Yes, that's what did it. It's speculative to say that the court would have gone very far in Roosevelt's direction [if Humphrey had won the election]. But what's noteworthy is that there was an episode in our history, from about 1962 to about 1969, in which many of the justices showed a lot of interest in minimal welfare guarantees.

Of course, the justices Nixon appointed -- Warren Berger, Harry Blackmun, Lewis Powell and William Rehnquist -- were, on balance, not nearly as conservative as those who appear to be on George W. Bush's short list. If Nixon's appointments killed progress on the Second Bill of Rights, what can we expect if Bush wins in November? Will there be another sea change on the Supreme Court?
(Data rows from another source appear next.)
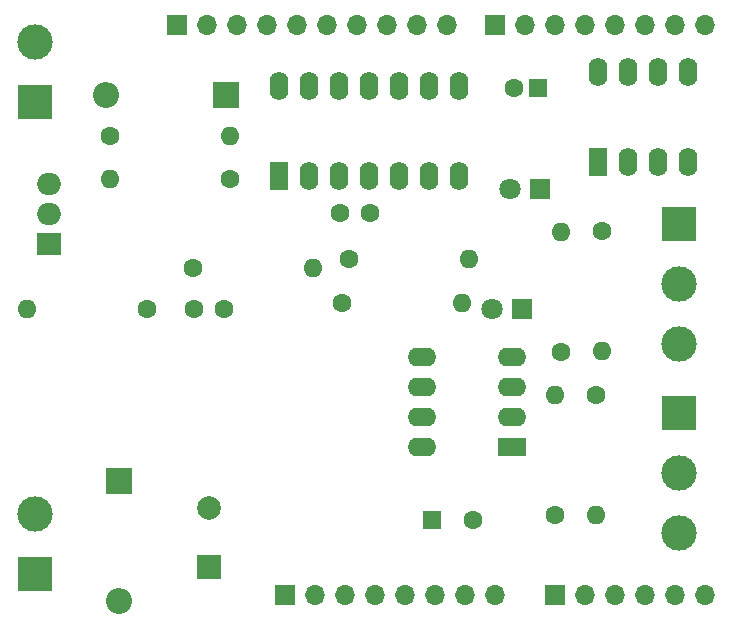
<source format=gbs>
G04 #@! TF.GenerationSoftware,KiCad,Pcbnew,8.0.1*
G04 #@! TF.CreationDate,2024-03-22T11:37:50+04:00*
G04 #@! TF.ProjectId,BSPD_Nucleo_Shield,42535044-5f4e-4756-936c-656f5f536869,1.0*
G04 #@! TF.SameCoordinates,Original*
G04 #@! TF.FileFunction,Soldermask,Bot*
G04 #@! TF.FilePolarity,Negative*
%FSLAX46Y46*%
G04 Gerber Fmt 4.6, Leading zero omitted, Abs format (unit mm)*
G04 Created by KiCad (PCBNEW 8.0.1) date 2024-03-22 11:37:50*
%MOMM*%
%LPD*%
G01*
G04 APERTURE LIST*
%ADD10R,1.700000X1.700000*%
%ADD11O,1.700000X1.700000*%
%ADD12R,3.000000X3.000000*%
%ADD13C,3.000000*%
%ADD14R,2.200000X2.200000*%
%ADD15O,2.200000X2.200000*%
%ADD16C,1.600000*%
%ADD17O,1.600000X1.600000*%
%ADD18R,2.000000X2.000000*%
%ADD19C,2.000000*%
%ADD20R,1.600000X1.600000*%
%ADD21R,2.400000X1.600000*%
%ADD22O,2.400000X1.600000*%
%ADD23R,1.600000X2.400000*%
%ADD24O,1.600000X2.400000*%
%ADD25R,1.800000X1.800000*%
%ADD26C,1.800000*%
%ADD27R,2.000000X1.905000*%
%ADD28O,2.000000X1.905000*%
G04 APERTURE END LIST*
D10*
X57950000Y-69340000D03*
D11*
X60490000Y-69340000D03*
X63030000Y-69340000D03*
X65570000Y-69340000D03*
X68110000Y-69340000D03*
X70650000Y-69340000D03*
X73190000Y-69340000D03*
X75730000Y-69340000D03*
D10*
X80810000Y-69340000D03*
D11*
X83350000Y-69340000D03*
X85890000Y-69340000D03*
X88430000Y-69340000D03*
X90970000Y-69340000D03*
X93510000Y-69340000D03*
D10*
X75730000Y-21080000D03*
D11*
X78270000Y-21080000D03*
X80810000Y-21080000D03*
X83350000Y-21080000D03*
X85890000Y-21080000D03*
X88430000Y-21080000D03*
X90970000Y-21080000D03*
X93510000Y-21080000D03*
D12*
X36810000Y-67550000D03*
D13*
X36810000Y-62470000D03*
D14*
X53010000Y-26980000D03*
D15*
X42850000Y-26980000D03*
D16*
X50210000Y-41680000D03*
D17*
X60370000Y-41680000D03*
D16*
X46290000Y-45080000D03*
D17*
X36130000Y-45080000D03*
D16*
X43110000Y-30470000D03*
D17*
X53270000Y-30470000D03*
D18*
X51510000Y-66980000D03*
D19*
X51510000Y-61980000D03*
D20*
X70410000Y-62980000D03*
D16*
X73910000Y-62980000D03*
X62810000Y-44580000D03*
D17*
X72970000Y-44580000D03*
D16*
X84310000Y-52380000D03*
D17*
X84310000Y-62540000D03*
D16*
X81310000Y-48780000D03*
D17*
X81310000Y-38620000D03*
D21*
X77210000Y-56780000D03*
D22*
X77210000Y-54240000D03*
X77210000Y-51700000D03*
X77210000Y-49160000D03*
X69590000Y-49160000D03*
X69590000Y-51700000D03*
X69590000Y-54240000D03*
X69590000Y-56780000D03*
D12*
X91310000Y-37880000D03*
D13*
X91310000Y-42960000D03*
X91310000Y-48040000D03*
D23*
X57455000Y-33855000D03*
D24*
X59995000Y-33855000D03*
X62535000Y-33855000D03*
X65075000Y-33855000D03*
X67615000Y-33855000D03*
X70155000Y-33855000D03*
X72695000Y-33855000D03*
X72695000Y-26235000D03*
X70155000Y-26235000D03*
X67615000Y-26235000D03*
X65075000Y-26235000D03*
X62535000Y-26235000D03*
X59995000Y-26235000D03*
X57455000Y-26235000D03*
D10*
X48806000Y-21080000D03*
D11*
X51346000Y-21080000D03*
X53886000Y-21080000D03*
X56426000Y-21080000D03*
X58966000Y-21080000D03*
X61506000Y-21080000D03*
X64046000Y-21080000D03*
X66586000Y-21080000D03*
X69126000Y-21080000D03*
X71666000Y-21080000D03*
D16*
X50260000Y-45080000D03*
X52760000Y-45080000D03*
D12*
X91310000Y-53960000D03*
D13*
X91310000Y-59040000D03*
X91310000Y-64120000D03*
D12*
X36810000Y-27570000D03*
D13*
X36810000Y-22490000D03*
D14*
X43910000Y-59680000D03*
D15*
X43910000Y-69840000D03*
D16*
X63410000Y-40880000D03*
D17*
X73570000Y-40880000D03*
D25*
X79585000Y-34980000D03*
D26*
X77045000Y-34980000D03*
D16*
X80810000Y-62580000D03*
D17*
X80810000Y-52420000D03*
D16*
X65160000Y-36980000D03*
X62660000Y-36980000D03*
D20*
X79345100Y-26430000D03*
D16*
X77345100Y-26430000D03*
D27*
X38010000Y-39580000D03*
D28*
X38010000Y-37040000D03*
X38010000Y-34500000D03*
D23*
X84460000Y-32640000D03*
D24*
X87000000Y-32640000D03*
X89540000Y-32640000D03*
X92080000Y-32640000D03*
X92080000Y-25020000D03*
X89540000Y-25020000D03*
X87000000Y-25020000D03*
X84460000Y-25020000D03*
D25*
X78010000Y-45080000D03*
D26*
X75470000Y-45080000D03*
D16*
X53310000Y-34080000D03*
D17*
X43150000Y-34080000D03*
D16*
X84810000Y-38480000D03*
D17*
X84810000Y-48640000D03*
M02*

</source>
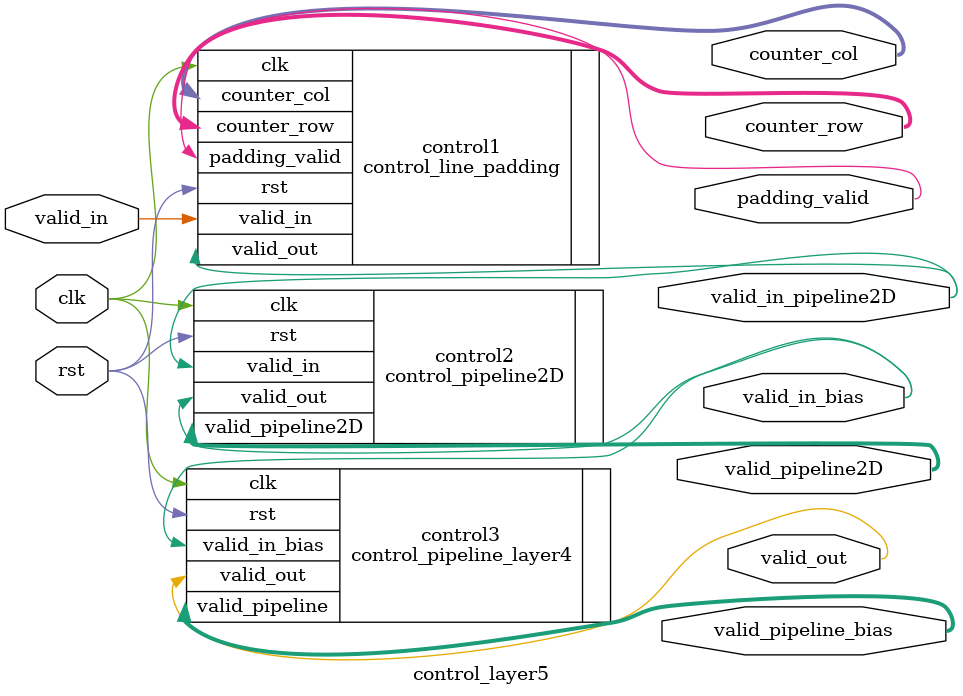
<source format=v>
module control_layer5#(
    parameter WIDTH = 5
)(
    input  clk, rst, valid_in,
    output padding_valid,
    output [31:0] counter_col, counter_row,
    output valid_in_pipeline2D,
    output [3:0] valid_pipeline2D,
    output valid_in_bias,
    output [4:0] valid_pipeline_bias,
    output  valid_out
);

    control_line_padding#(
      .WIDTH(WIDTH)
    )control1 (
      .valid_in(valid_in), 
      .clk(clk), 
      .rst(rst),
      .padding_valid(padding_valid),
      .valid_out(valid_in_pipeline2D),
      .counter_col(counter_col),
      .counter_row(counter_row)
    );   
    
    control_pipeline2D control2(
    .clk(clk), 
    .rst(rst), 
    .valid_in(valid_in_pipeline2D),
    .valid_out(valid_in_bias), 
    .valid_pipeline2D(valid_pipeline2D)
    );
    
    control_pipeline_layer4 control3(
    .valid_in_bias(valid_in_bias), 
    .clk(clk), 
    .rst(rst),
    .valid_out(valid_out), 
    .valid_pipeline(valid_pipeline_bias)
    );  
    


endmodule









</source>
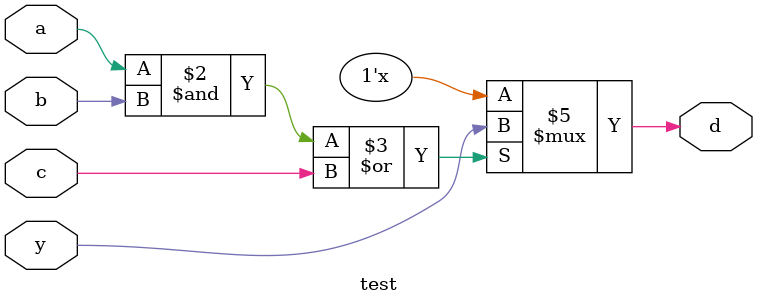
<source format=v>
module test ( a, b, c, y, d );
input a, b, c, y;
output d;
reg d;
always @(a or b or c or y)
  if(a&b|c)     // warning here if TRI_ENABLE is selected
    d = y;
  else
    d = 1'bz;
endmodule


</source>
There could be. The most dramatic thing is that Roe vs. Wade really could be overruled. It's not likely, but it could happen if Bush is elected president. It's not quite hanging by a thread, but if he gets to appoint two or three justices, the right to privacy could be out the window. I think another thing that would be quite dramatic is that affirmative action could be abolished.

We already have a very conservative court, but it could become one that would give extremely strong protection to commercial advertising, as [Clarence] Thomas would like to do, and it could be one that would strike down parts of the Endangered Species Act and the Clean Water Act on the ground that that they're beyond Congress' power under the Commerce Clause.